Read with open_reader() without a with statement

reader = t.open_reader(partition='pt=test')
count = reader.count
for record in reader[5:10]  # You can execute the statement multiple times until all records are read. The number of records is specified by count. You can change the code to parallel-operation code.
    # Process one record.

Read directly into a pandas DataFrame

with t.open_reader(partition='pt=test') as reader:
pd_df = reader.to_pandas()

Write data to a table

Write with open_writer() using a with statement

with t.open_writer(partition='pt=test') as writer:
	  records = [[111, 'aaa', True],                 # A list can be used.
	             [222, 'bbb', False],
	             [333, 'ccc', True],
	             [444, 'Chinese', False]]
    writer.write(records)  # Records can be iterable objects.

records = [t.new_record([111, 'aaa', True]),   # Record objects can be used.
           t.new_record([222, 'bbb', False]),
           t.new_record([333, 'ccc', True]),
           t.new_record([444, 'Chinese', False])]
writer.write(records)

Pass either plain lists or Record objects (created with t.new_record()) to writer.write().

Auto-create a partition on write

Set create_partition=True to automatically create the partition if it does not exist.

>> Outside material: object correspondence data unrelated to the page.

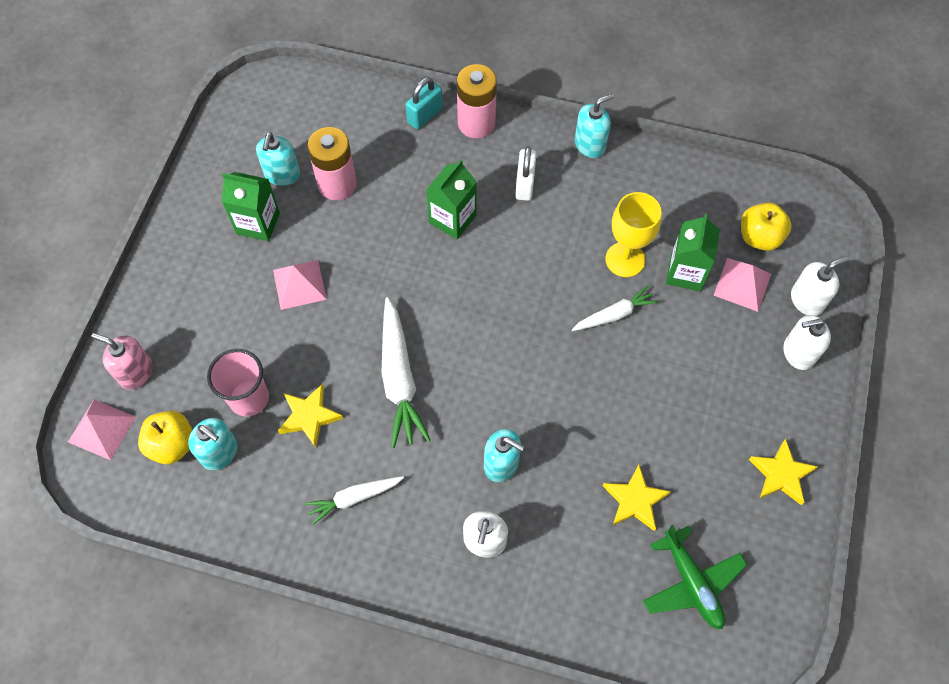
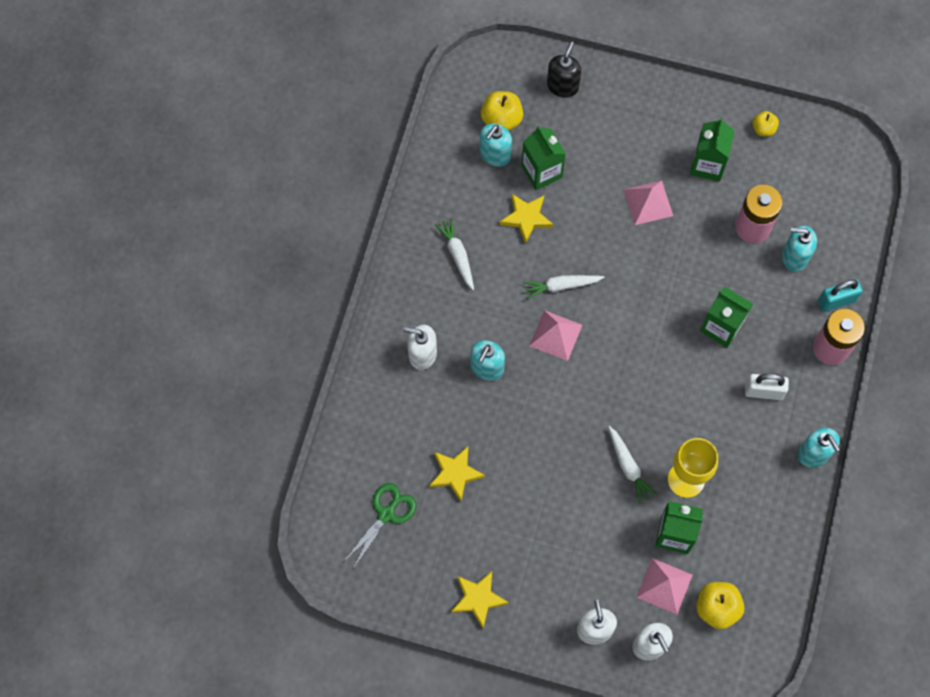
camera: 90 degrees right, 5 degrees up
(101, 429) = (513, 68): pink pyramid -> pink pyramid (555, 335)
(135, 372) = (562, 86): pink soap dispenser -> black soap dispenser
(220, 168) = (763, 129): none -> yellow apple
(249, 398) = (541, 171): pink cup -> green carton
(282, 174) = (760, 180): turquoise soap dispenser -> turquoise soap dispenser (794, 257)
(399, 378) = (561, 286): white carrot -> white carrot, size x0.59
(425, 115) = (836, 301): turquoise padlock -> turquoise padlock turned 60 degrees counterclockwise
(691, 582) = (386, 514): green plane -> green scissors

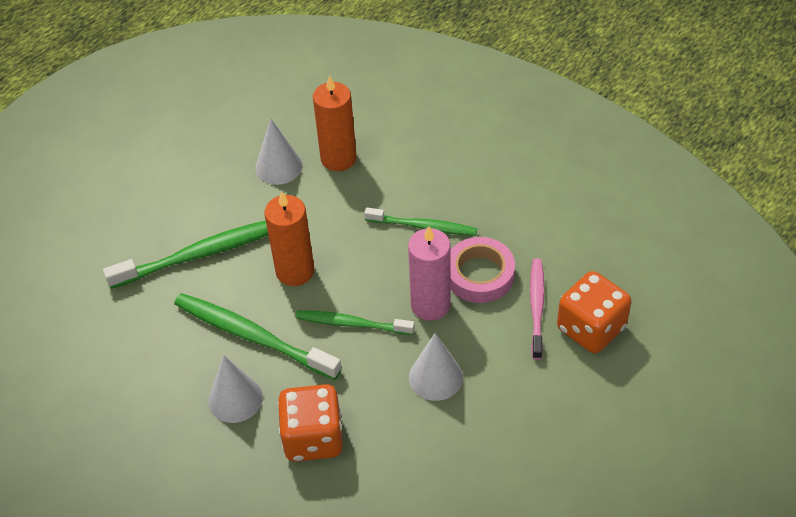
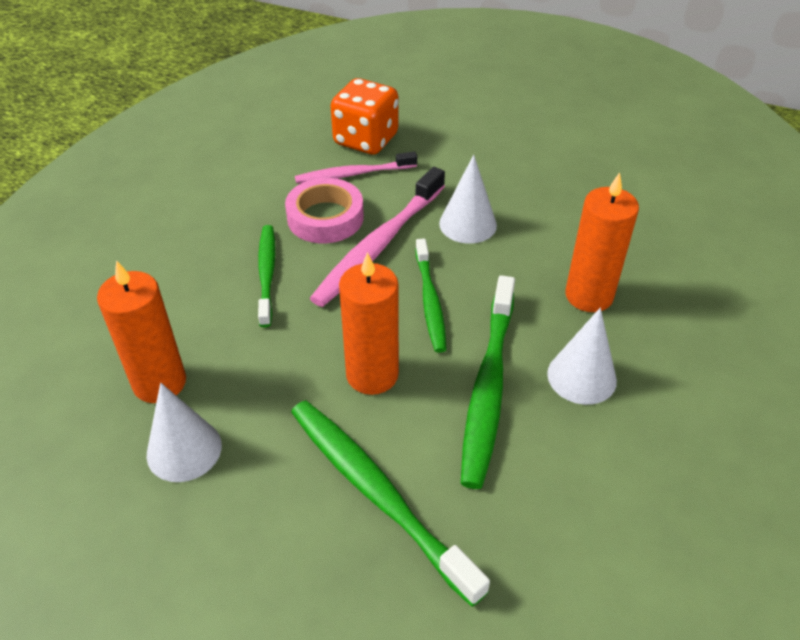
camera: 110 degrees left, 5 degrees down
(313, 438) = (589, 295): orange dice -> orange candle
(430, 305) = (379, 245): pink candle -> pink toothbrush

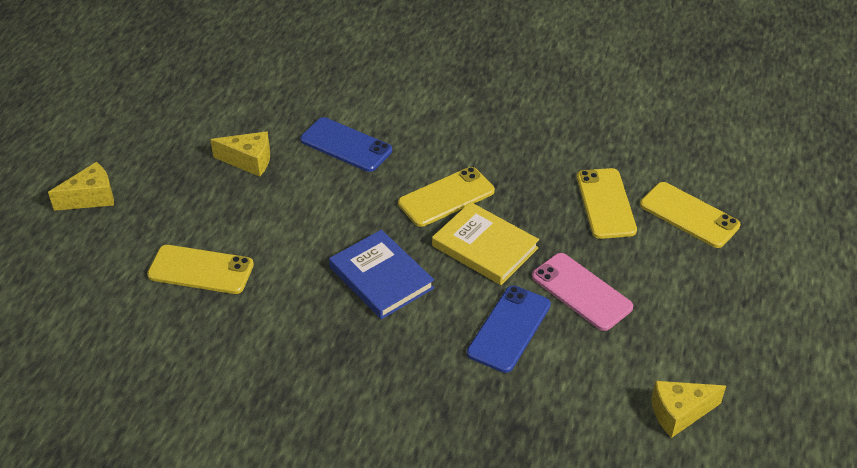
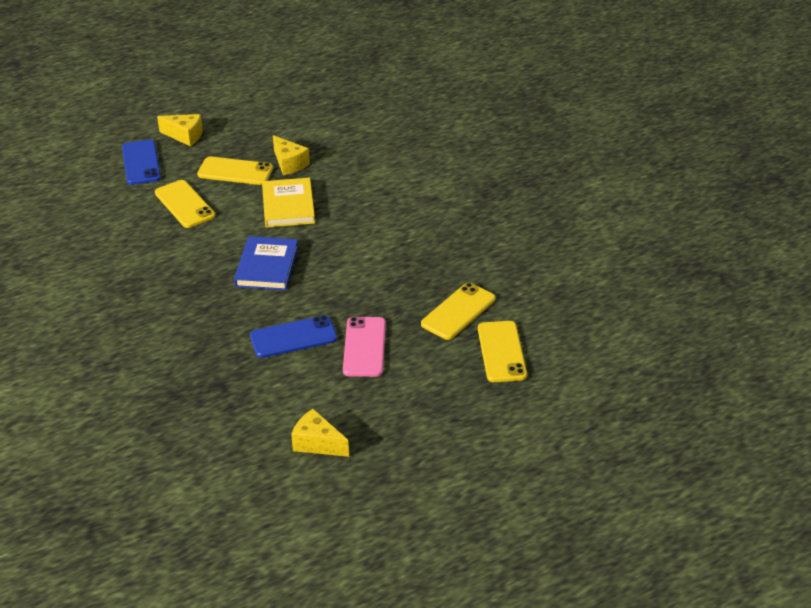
camera: 45 degrees right, 5 degrees down
(346, 145) = (355, 186): blue phone -> blue phone (141, 163)
(446, 197) = (367, 248): yellow phone -> yellow phone (235, 171)
(484, 247) = (347, 288): yellow book -> yellow book (288, 206)

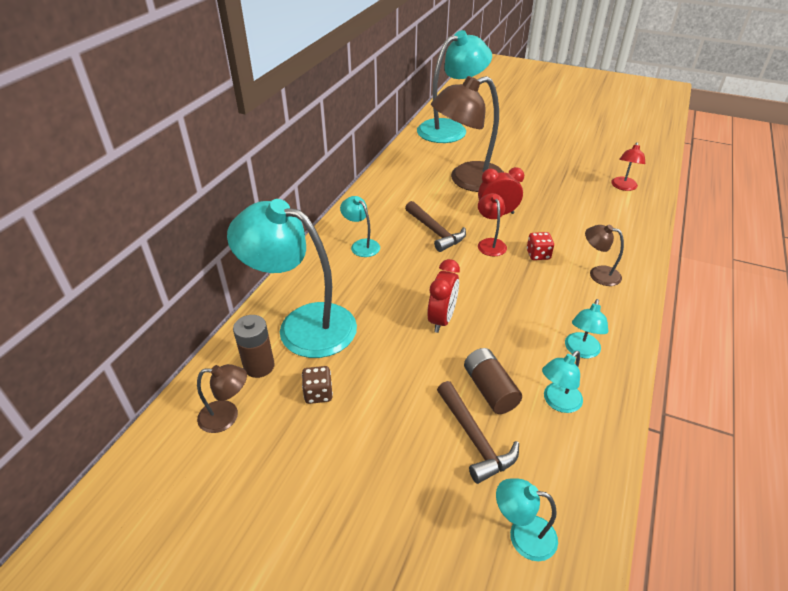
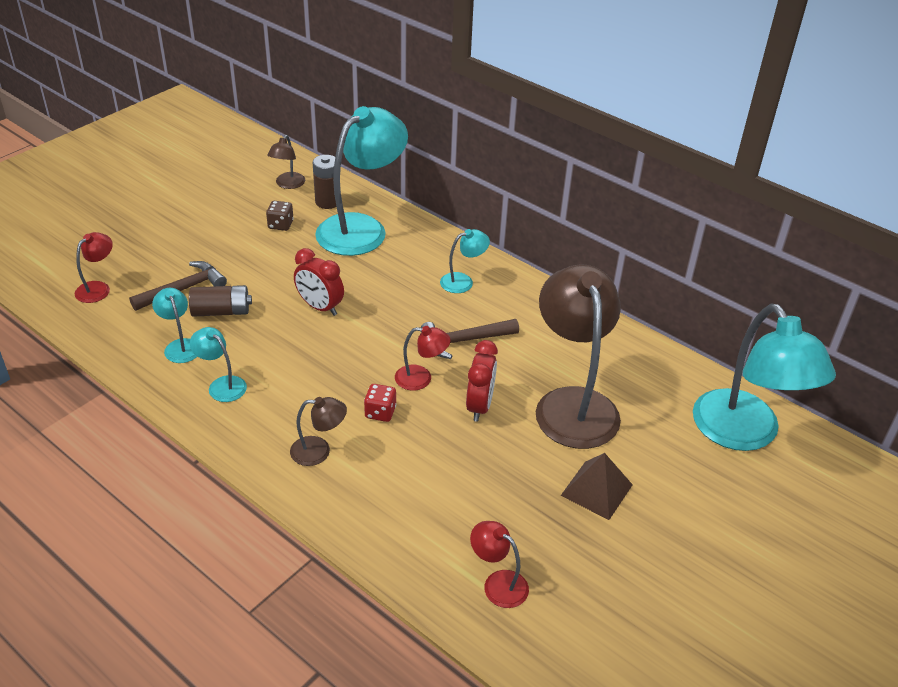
camera: 105 degrees right, 0 degrees up
(474, 439) = (183, 289): brown hammer -> brown hammer turned 150 degrees clockwise
(522, 535) = (98, 288): turquoise lamp -> red lamp
(530, 166) = (596, 490): none -> brown pyramid
(598, 274) = (319, 451): brown lamp -> brown lamp turned 45 degrees clockwise

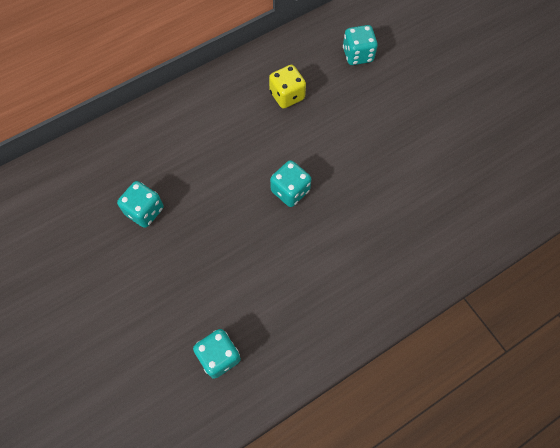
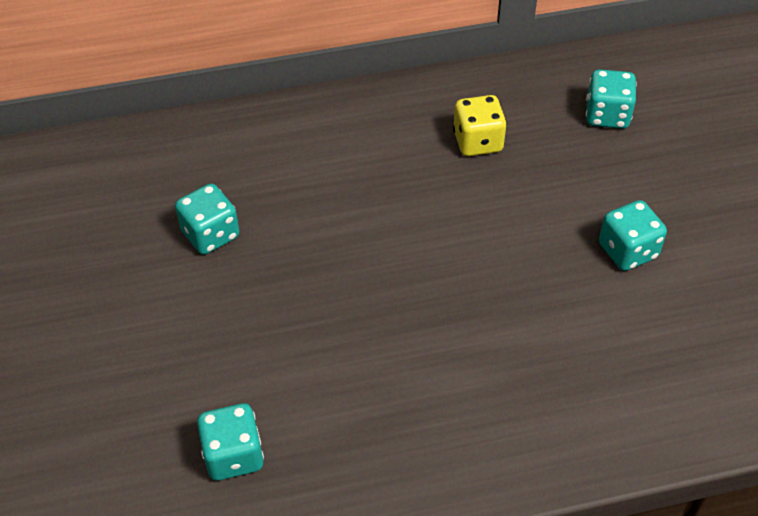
camera: 20 degrees right, 15 degrees down
(290, 191) = (431, 266): turquoise dice -> turquoise dice (627, 251)

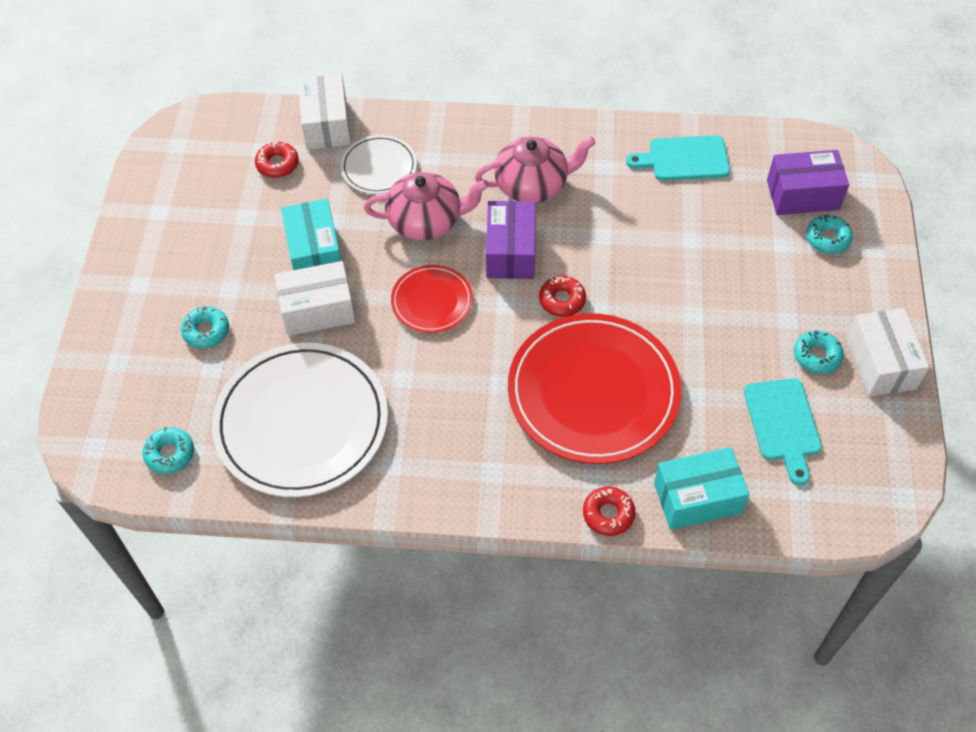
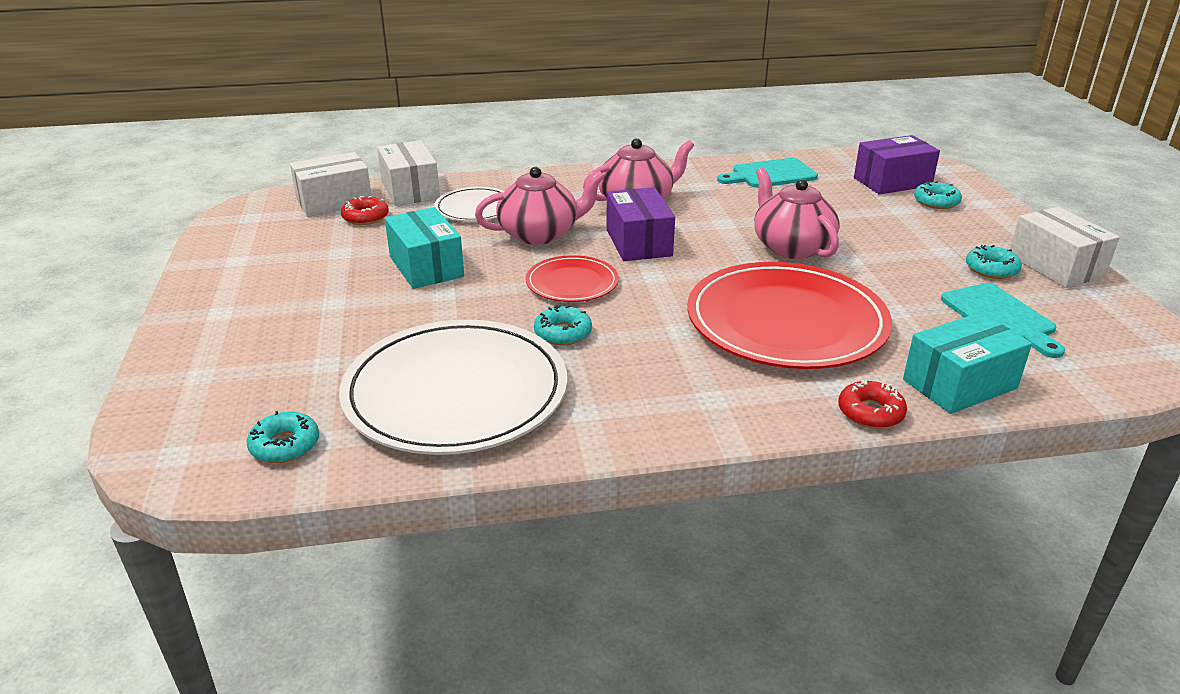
camera: 15 degrees left, 25 degrees down
(206, 331) = (312, 336): turquoise donut -> turquoise donut (563, 333)
(318, 310) = (444, 304): white box -> white box (334, 202)
(562, 300) = (711, 266): red donut -> none
(647, 286) = (791, 247): none -> pink teapot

with t.open_writer(partition='pt=test', create_partition=True) as writer:
    records = [[111, 'aaa', True],                 # A list can be used.
               [222, 'bbb', False],
               [333, 'ccc', True],
               [444, 'Chinese', False]]
    writer.write(records)  # Records can be iterable objects.

Write with write_table()

The write_table() method on the MaxCompute entry object provides a simpler interface for writing data.

records = [[111, 'aaa', True],                 # A list can be used.
           [222, 'bbb', False],
           [333, 'ccc', True],
           [444, 'Chinese', False]]
o.write_table('test_table', records, partition='pt=test', create_partition=True)

Read and write data in Apache Arrow format

Apache Arrow is a cross-language format for data exchange between different platforms. MaxCompute has supported table data reading in the Arrow format since 2021. PyODPS 0.11.2 and later versions support this feature.

After installing pyarrow in your Python environment, add arrow=True when calling open_reader() or open_writer() to read or write Arrow RecordBatch objects.

import pandas as pd
import pyarrow as pa
with t.open_writer(partition='pt=test', create_partition=True, arrow=True) as writer:
    records = [[111, 'aaa', True],
               [222, 'bbb', False],
               [333, 'ccc', True],
               [444, 'Chinese', False]]
    df = pd.DataFrame(records, columns=["int_val", "str_val", "bool_val"])
    # Write a RecordBatch.
    batch = pa.RecordBatch.from_pandas(df)
    writer.write(batch)
    # You can also use Pandas DataFrame directly.
    writer.write(df)